───── RECORDS TO PROCESS ─────

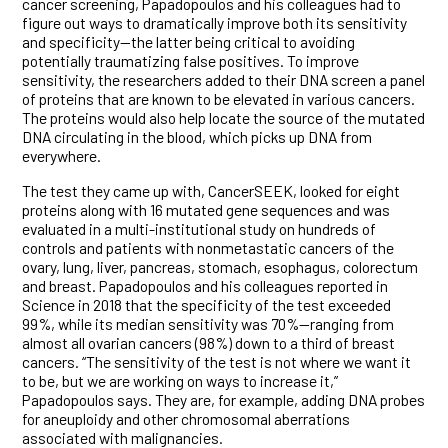
cancer screening, Papadopoulos and his colleagues had to
figure out ways to dramatically improve both its sensitivity
and specificity—the latter being critical to avoiding
potentially traumatizing false positives. To improve
sensitivity, the researchers added to their DNA screen a panel
of proteins that are known to be elevated in various cancers.
The proteins would also help locate the source of the mutated
DNA circulating in the blood, which picks up DNA from
everywhere.
The test they came up with, CancerSEEK, looked for eight
proteins along with 16 mutated gene sequences and was
evaluated in a multi-institutional study on hundreds of
controls and patients with nonmetastatic cancers of the
ovary, lung, liver, pancreas, stomach, esophagus, colorectum
and breast. Papadopoulos and his colleagues reported in
Science in 2018 that the specificity of the test exceeded
99%, while its median sensitivity was 70%—ranging from
almost all ovarian cancers (98%) down to a third of breast
cancers. “The sensitivity of the test is not where we want it
to be, but we are working on ways to increase it,”
Papadopoulos says. They are, for example, adding DNA probes
for aneuploidy and other chromosomal aberrations
associated with malignancies.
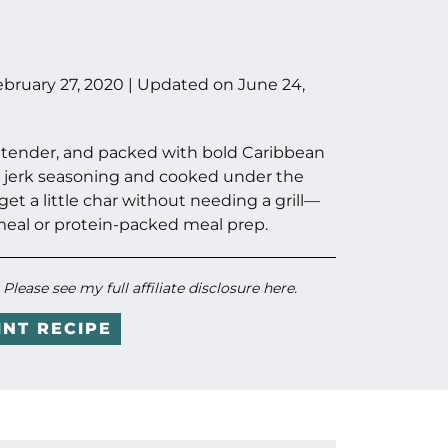
ebruary 27, 2020
| Updated on
June 24,
cy, tender, and packed with bold Caribbean
 jerk seasoning and cooked under the
 get a little char without needing a grill—
meal or protein-packed meal prep.
. Please see my full
affiliate disclosure here
.
INT RECIPE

─────

* **GOAL OF THE EXERCISE**:
Using the data above, transcribe the lines that run from the line with "The proteins would" to the line with "controls and patients", both ends kept, and output nothing else.

* **SOLVED PROBLEM**:
The proteins would also help locate the source of the mutated
DNA circulating in the blood, which picks up DNA from
everywhere.
The test they came up with, CancerSEEK, looked for eight
proteins along with 16 mutated gene sequences and was
evaluated in a multi-institutional study on hundreds of
controls and patients with nonmetastatic cancers of the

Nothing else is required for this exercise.